И долго после этого Кент говорил, а Фингерс слушал. В камере у Кента сидел уже не тот ленивый, таинственно-молчаливый Грязный Фингерс. Нет. После долгой спячки в нем вдруг проснулся и зажег его кровь тот дух, который горел в нем пятнадцать лет тому назад. Дважды подходил патер Лайон к двери камеры, но оба раза возвращался назад, слыша тихий ровный голос Кента. Ничего не утаил Кент от Фингерса, и когда кончил, то лицо толстяка вдруг озарилось чем-то похожим на огонь откровения.
– Будет исполнено! – воскликнул он. – Вы будете свободны! Только не теряйте надежды!
– Надежды творят жизнь, – мягко ответил ему Кент. А затем, крепко сжимая руку Фингерса, он добавил: – Быть может, мои надежды, подобно вашим, никогда не осуществятся. Но о них отрадно думать, Фингерс…
В коридоре раздались тяжелые шаги. Оба они отвернулись от окна и приняли равнодушно-холодный вид. Полицейский Пелли подошел к двери камеры, и они поняли, что срок свидания истек. Фингерс поднялся и разбудил ногой собаку. Затем он вышел, и Кент остался один.

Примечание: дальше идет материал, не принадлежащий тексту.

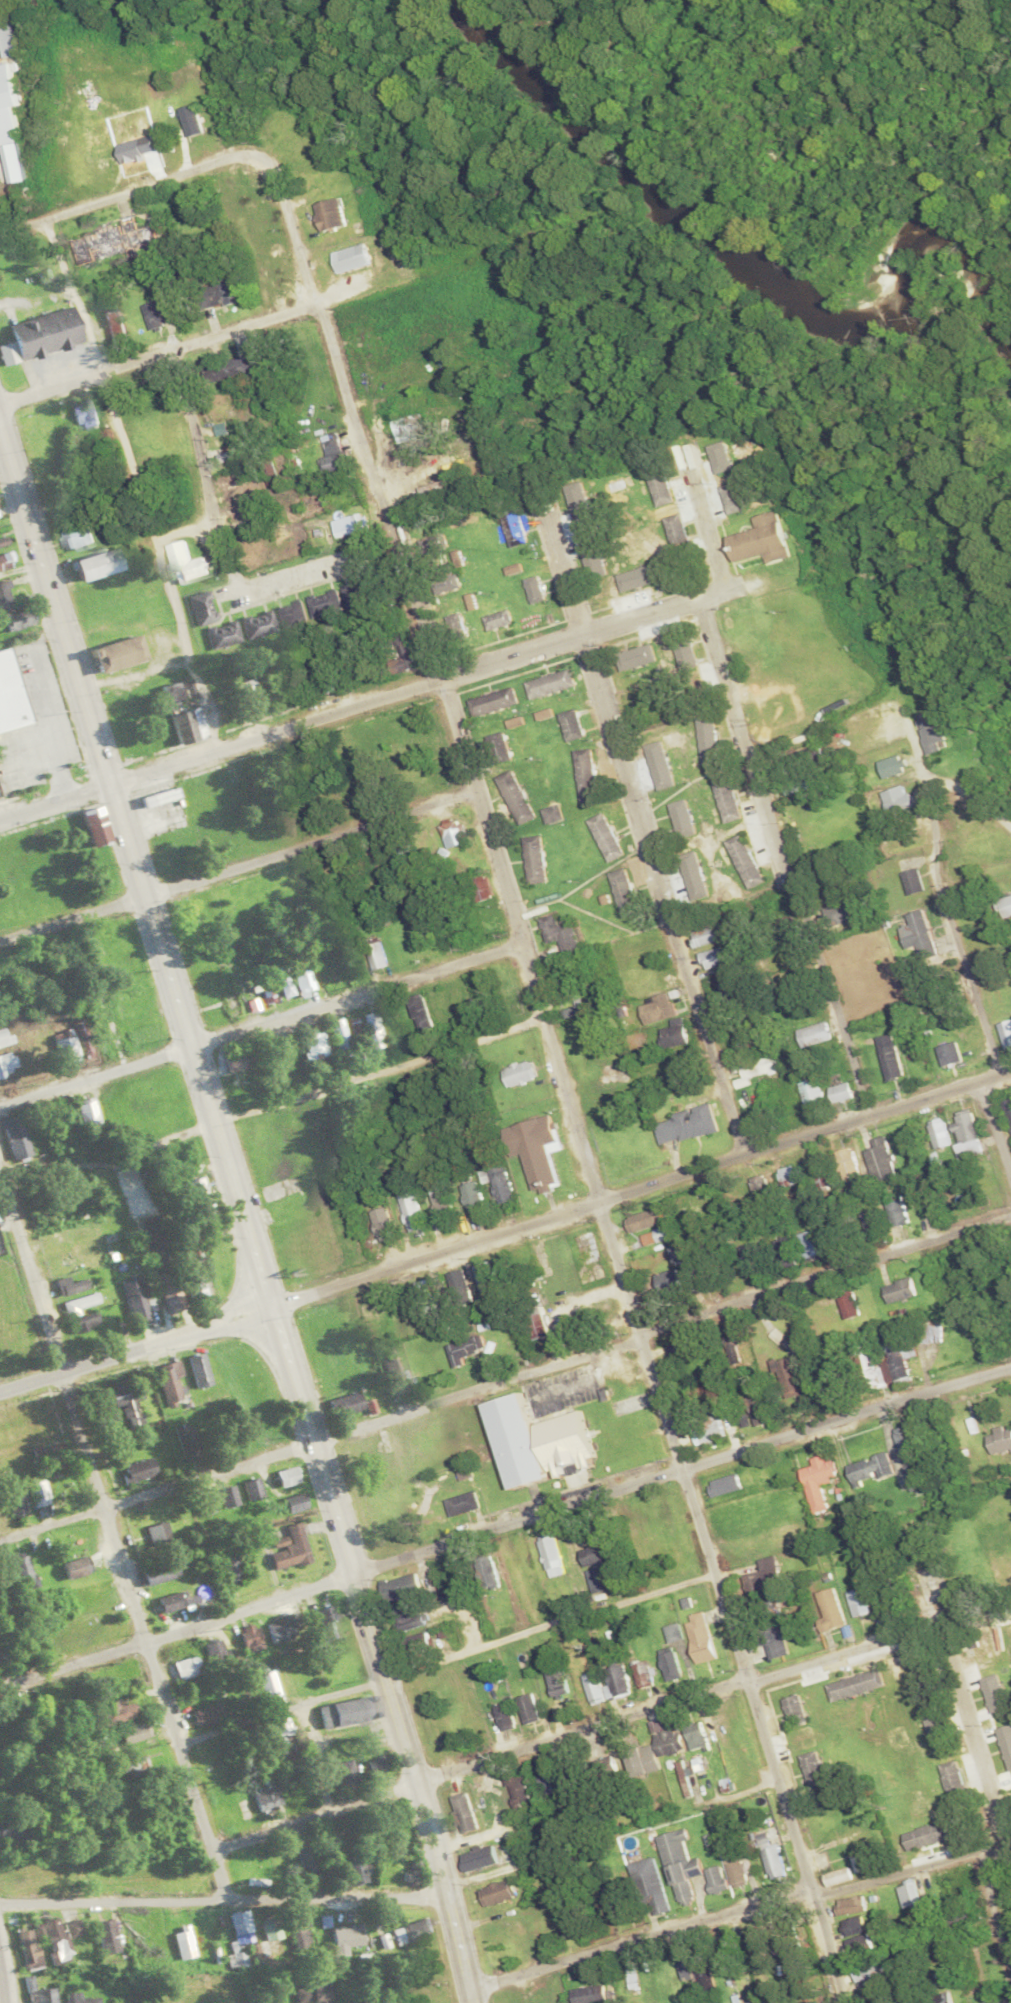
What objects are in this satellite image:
road: (127, 188)
road: (72, 291)
road: (184, 342)
road: (202, 456)
road: (708, 524)
road: (378, 699)
road: (971, 790)
road: (647, 833)
road: (781, 858)
road: (238, 866)
road: (942, 898)
road: (261, 1021)
road: (563, 1070)
road: (292, 1098)
road: (996, 1126)
road: (243, 1215)
road: (504, 1226)
road: (506, 1378)
road: (505, 1521)
road: (110, 1539)
road: (445, 1655)
road: (608, 1720)
road: (971, 1730)
road: (913, 1864)
road: (224, 1892)
road: (994, 1903)
road: (641, 1934)
road: (1, 1987)

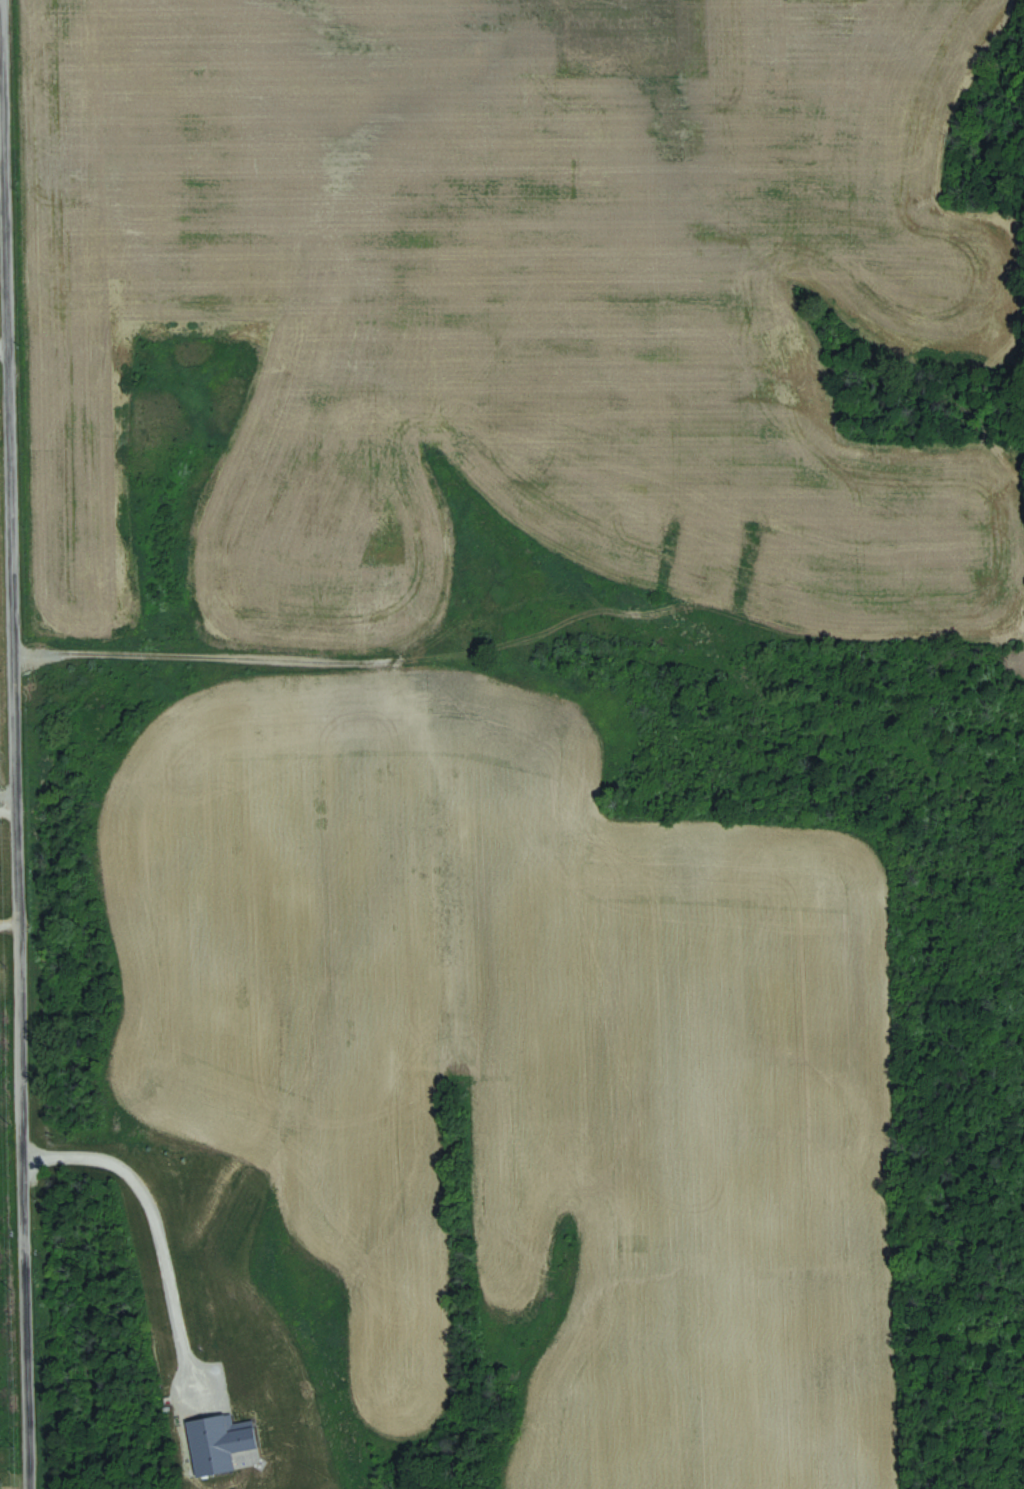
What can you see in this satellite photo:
road: (2, 345)
road: (207, 657)
road: (13, 768)
road: (7, 795)
road: (155, 1225)

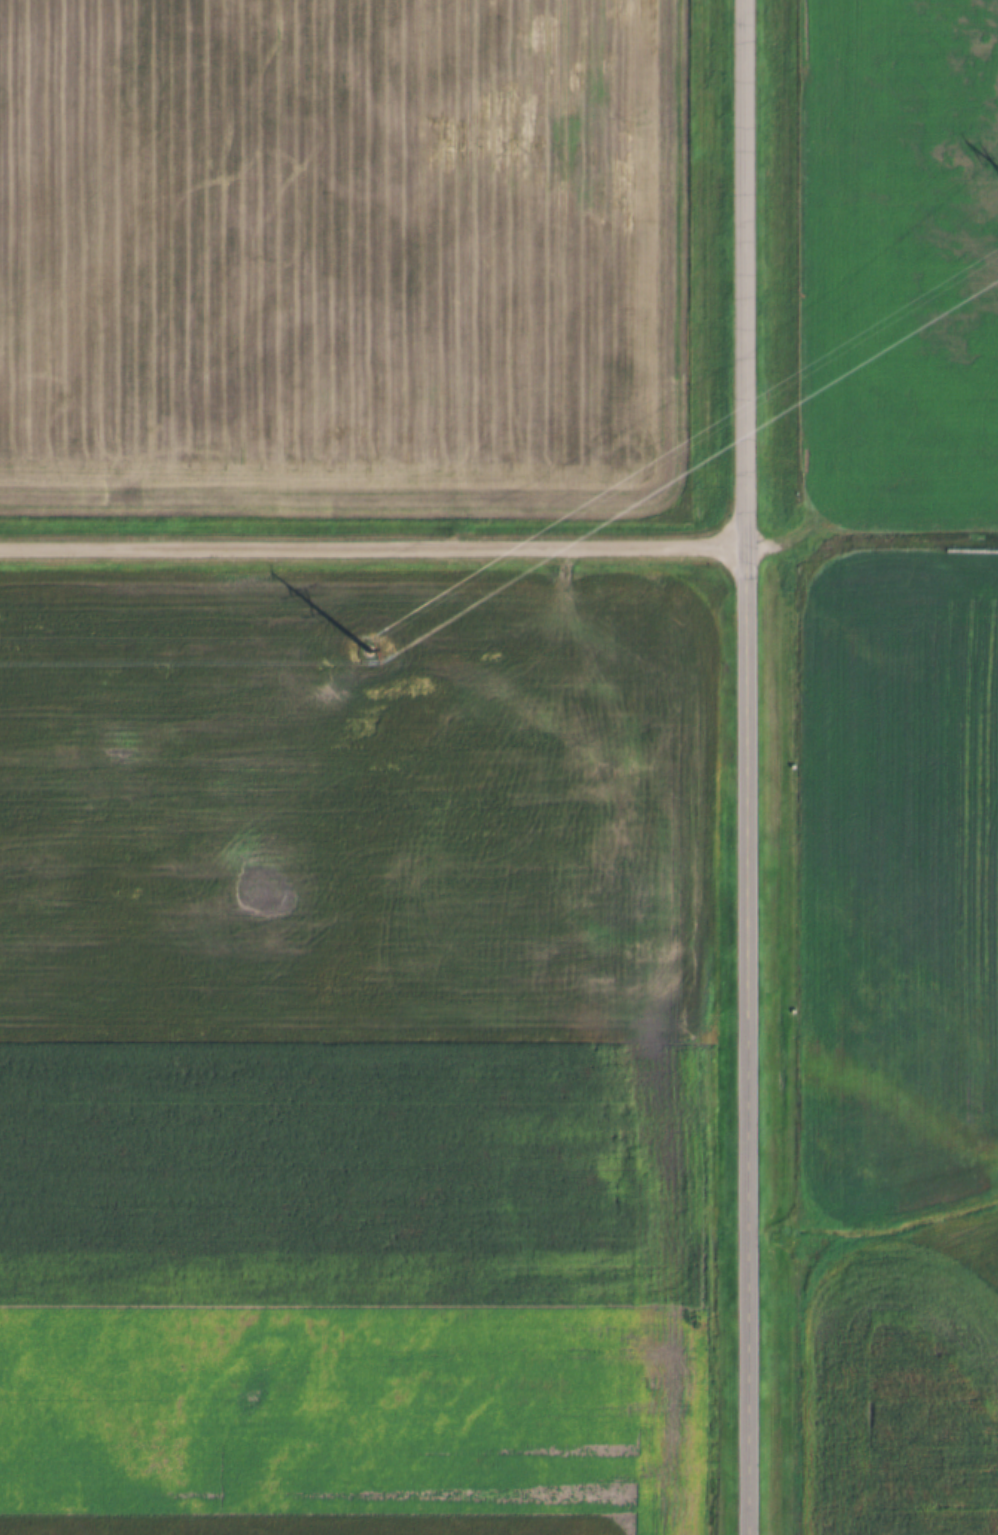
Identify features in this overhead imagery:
road: (742, 272)
road: (870, 534)
road: (371, 546)
power tower: (369, 645)
road: (744, 1039)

Все то утро Кент слышал, как с реки неслась веселая песня, и ему самому хотелось кричать и петь от радости. Он задумался только над тем, удастся ли ему скрыть правду от других, в особенности от Кедсти, если инспектор захочет к нему зайти. Ему все казалось, что отсвет надежды, горевший внутри него, обязательно должен проявиться у него на лице и выдать его. Он чувствовал, что жизненные силы от этой надежды гораздо могущественнее в нем именно теперь, чем тогда, когда он лежал в госпитале. Тогда он не был еще уверен в себе, не испытал своих физических сил. А теперь, окрыленный неудержимым оптимизмом, он готов был даже благословлять свою судьбу. Теперь, когда он имел на своей стороне Фингерса, он верил в то, что шансы на свободу увеличились. Он уже не решится больше на рискованный шаг, рассчитанный только на случайную улыбку судьбы. Теперь он будет вести свое дело сознательно, тщательно взвесив все. Он в душе благословлял Бена Татмана, который когда-то при встрече с ним за Полярным кругом рассказал ему про Фингерса, и судьбу – за то, что она столкнула его с этим толстяком.
Патер Лайон не приходил к нему до самого вечера, а когда пришел, то принес ему нерадостные вести. Они потрясли Кента до глубины души. Патер ходил к Фингерсу и не застал его дома. Собаки тоже не было. Он громко постучал к нему в дверь, но ответа не последовало. Где же мог быть Фингерс? Кент притворился, что испуган, но на самом деле его сердце трепетало от радости. Значит, Фингерс принялся за работу! Но он передал патеру свои сомнения в том, что все юридические познания Фингерса уже не смогут ему помочь. И когда патер наконец вышел от него и оставил его одного, то он так засмеялся, что ему стало неловко перед самим собой.
На следующее утро патер пришел опять и притом с еще более тревожными известиями. Он определенно был недоволен Фингерсом. Вчера вечером, заметив огонь в его окне, он решил зайти к нему и увидел у него старика индейца Муи. Оба они беспечно играли в карты.